++++ DOCUMENT SECTION ++++

- Qatar: Prime Minister and Minister of Foreign Affairs Mohammed bin Abdulrahman bin Jassim Al-Thani sent a cable of condolences to Li Qiang in regard to Zhu's death.
- Saudi Arabia: King Salman bin Abdulaziz Al Saud and Crown Prince and Prime Minister Mohammed bin Salman separately sent messages of condolence to Xi Jinping, expressing deep sorrow over Zhu's death and extending condolences to Zhu's family and the Chinese people.
- Singapore: Prime Minister Lawrence Wong wrote to Premier of the State Council Li Qiang on August 13, conveying condolences to the Chinese people on behalf of the Singaporean government. He praised Zhu for his exceptional vision and determination in advancing economic reforms and leading China into the World Trade Organization, describing him as an “old friend” of Singapore. Wong also recalled Zhu's support for the development of the China–Singapore Suzhou Industrial Park and his numerous meetings and interactions with Singaporean leaders including Lee Kuan Yew and Goh Chok Tong, as well as his important role in deepening economic ties between ASEAN and China. Deputy Prime Minister Gan Kim Yong visited the Embassy of the People's Republic of China on 17 August to signed his name on their condolence book; he noted that Singapore will be remembered on Zhu's recognized contributions.

++++ EXTRACTED INFORMATION ++++

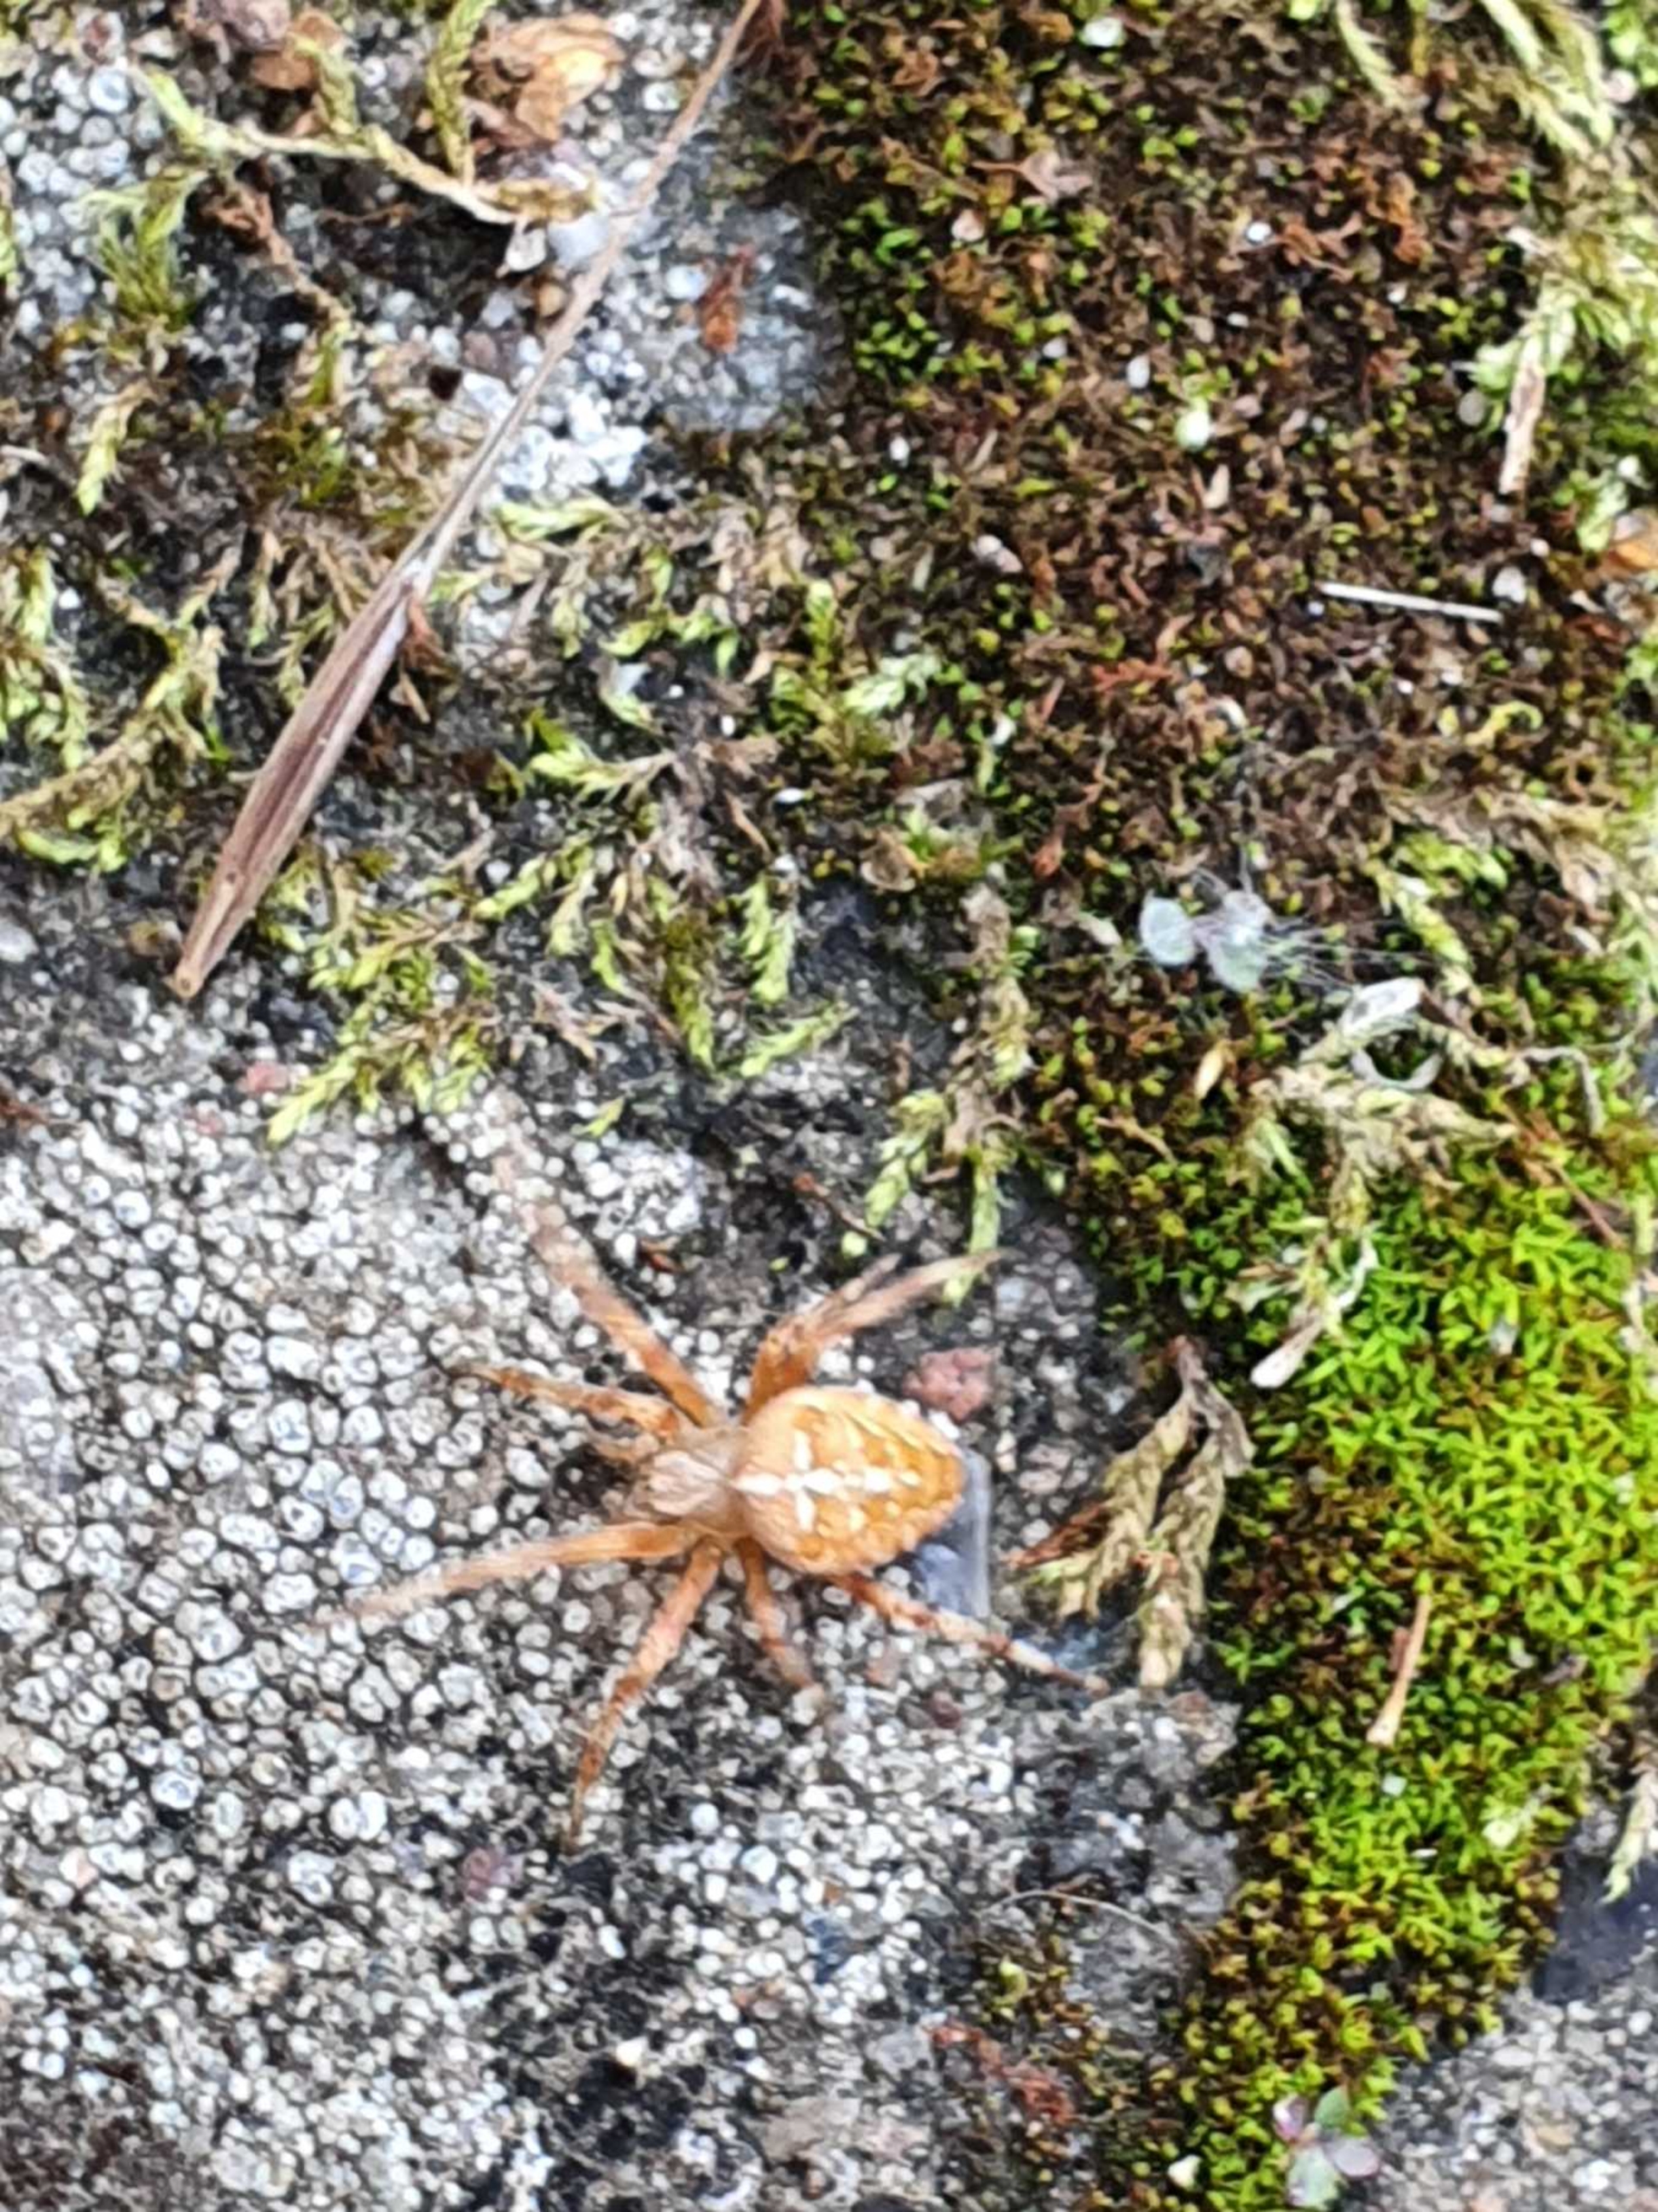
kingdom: Animalia
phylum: Arthropoda
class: Arachnida
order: Araneae
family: Araneidae
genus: Araneus
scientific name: Araneus diadematus
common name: Korsedderkop
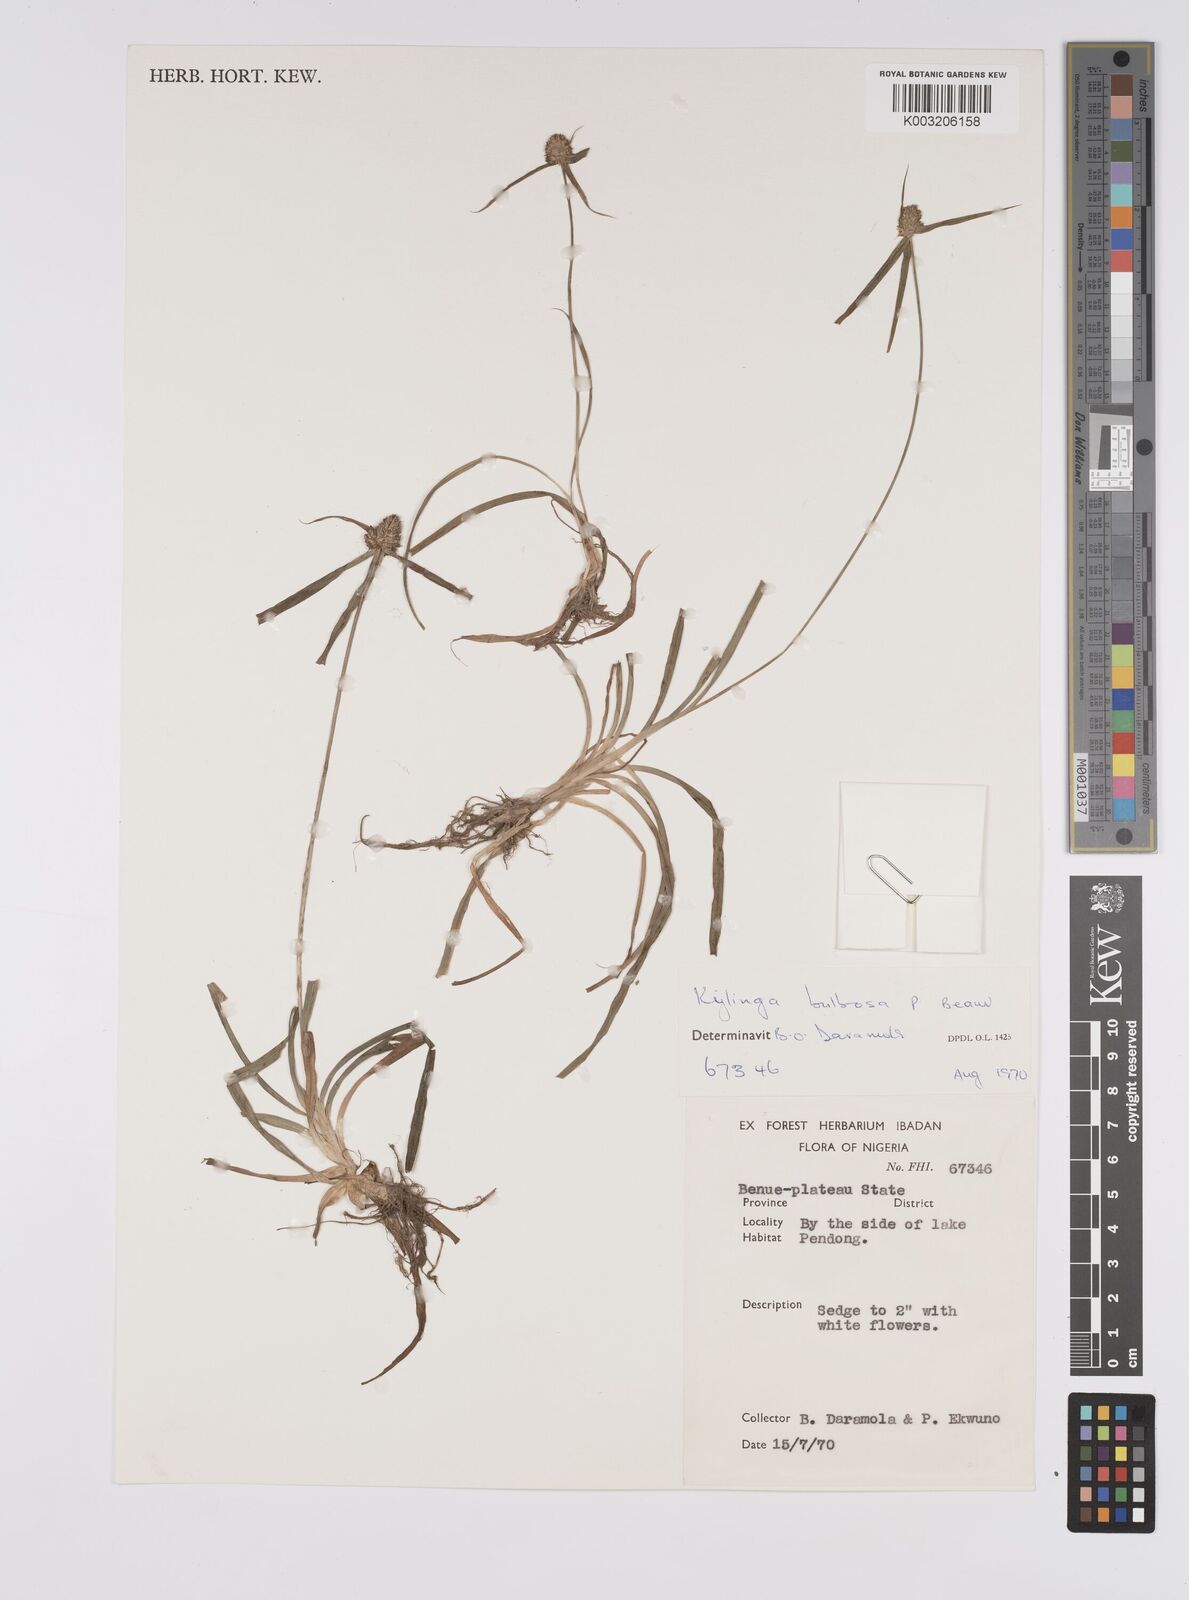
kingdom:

++++

[EXERCISE INSTRUCTIONS]
[a] Set down, word for word, the stretch of the condolence passage from "- Saudi Arabia: King" through "the Chinese people.".
[b] Resume the condolence passage for Zhu, carrying it on from its final sentence.
None of these lines are needed for the work.

[ANSWERS TO THE TASKS]
[a]
- Saudi Arabia: King Salman bin Abdulaziz Al Saud and Crown Prince and Prime Minister Mohammed bin Salman separately sent messages of condolence to Xi Jinping, expressing deep sorrow over Zhu's death and extending condolences to Zhu's family and the Chinese people.

[b]
- United Arab Emirates: President Mohammed bin Zayed Al Nahyan, Vice President and Prime Minister Mohammed bin Rashid Al Maktoum and Vice President Mansour bin Zayed Al Nahyan sent messages to Xi Jinping to express their condolences on Zhu's death.
- United States: United States Ambassador to China David Perdue posted a bilingual message of condolence on X on 14 August, expressing sorrow on behalf of the United States over Zhu's death and extending condolences to his family, the Chinese government, and the Chinese people.
- Vietnam: General Secretary of the Communist Party of Vietnam and President of Vietnam Tô Lâm, Prime Minister Lê Minh Hưng, National Assembly Chairman Trần Thanh Mẫn and Permanent Secretary of the Secretariat of the Communist Party of Vietnam Trần Cẩm Tú separately sent messages of condolence to Xi Jinping, Li Qiang, Zhao Leji and Cai Qi on 14 August. Vietnamese Foreign Minister Lê Hoài Trung also called Wang Yi to express condolences. In their messages, the Vietnamese side recalled Zhu's role in advancing China's reform and opening-up and integration into the global economy, and referred to his influence on the development of China–Vietnam relations in the early 21st century.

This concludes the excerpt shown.